AWS Knowledge Series: Simple Email Service
AWS Simple email service (SES) is Amazon’s answer to services like Mailchimp that allows you to efficiently manage your…
We will look at some code in this article and see how batch processing with AWS Lambda can be used for this purpose. So the problem statement is as follows:
- You have a large user population to whom you want to send weekly / monthly emails
- You want to personalise the emails being sent with user specific data so before you send out an email, you need to fetch user specific data that will be used to personalise the email message
- For simplicity we will assume that users have numeric identifier starting from 1 to N where N is a large enough number (> 100K).
High Level Approach
The following diagram shows a very high level overview of how the batch processing is implemented using AWS Lambda.
The batch execution is scheduled via CloudWatch rule. To create a new rule open AWS Console and navigate to CloudWatch. Select Rules from the left panel and hot Create Rule. The following screen will be shown.
Batch Worker Creation Lambda Function
The following listing gives you gist of what the batch worker creation lambda function should be doing.
Batch Lambda Function
The following listing gives you gist of what the batch lambda function should be doing.
So as you can see by just implementing two Lambda functions we can create a configurable, scalable batch processing “engine”. With this approach there is no need to spin up costly EC2 instances.
Few “Gotchas” you should be aware of
- Test — Test — Test — I can not stress this enough. You must ensure that all your “worker chains” are reaching end of execution irrespective of the kind of errors it encounters during execution.
- Capture and analyse errors encountered resulting in “unprocessed” items to understand how you can make the execution more robust.
- Test with different number of concurrent worker chains. More worker chains means that your batch processing will finish faster but will also lead to increased instances of throttling exceptions and other errors as well as impact to your production traffic. You have to ensure that even at the busiest hour of your production environment, you batch does not fail. Also the batch execution should not negatively impact the functioning production system.

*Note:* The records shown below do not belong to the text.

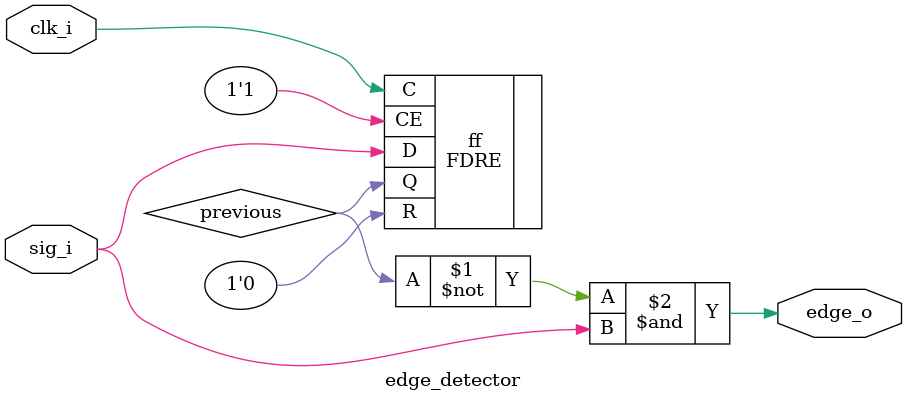
<source format=v>
`timescale 1ns / 1ps

module edge_detector(
    input clk_i,
    input sig_i,
    output edge_o
    );
    
    wire previous;
    
    FDRE ff (
        .Q(previous),
        .C(clk_i),
        .CE(1'b1),
        .R(1'b0),
        .D(sig_i)
    );
    
    assign edge_o = ~previous & sig_i;
    
endmodule

</source>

- Make sure that the “Retry attempt” under the asynchronous invocation for the “BatchLambda” is set to zero. This is a very important setting. The default value for this is 2. So for some unhandled exception if the “BatchLambda” fails — It will be executed two more times! You don’t want that happening at all as it will do the same work 3 times e.g. send same email to same user thrice!
- Test the edge cases about worker chain ending properly especially if you are not using integer indexes as shown above. A wrong edge case condition will result in either the worker chain not ending at all or not processing the entire chain, both of which are bad.
- One of the scariest issue with this approach is having a “runaway” worker chain that refuses to end due to wrongly programmed edge condition (e.g. an infinite loop in the worker chain). In such cases the execution of “BatchLambda” will just keep happening. This combined with retry attempt set to default value is a recipe for “high AWS bill”! So what’s the solution? Well the answer is simple — Comment out the “BatchLanbda” asynchronous invocation towards the end of the function and re-deploy the function. In a few minutes after deployment sanity will return and all executions will stop.
That’s it for this article. Let me know if you have an alternate approach for batch execution using AWS Lambda.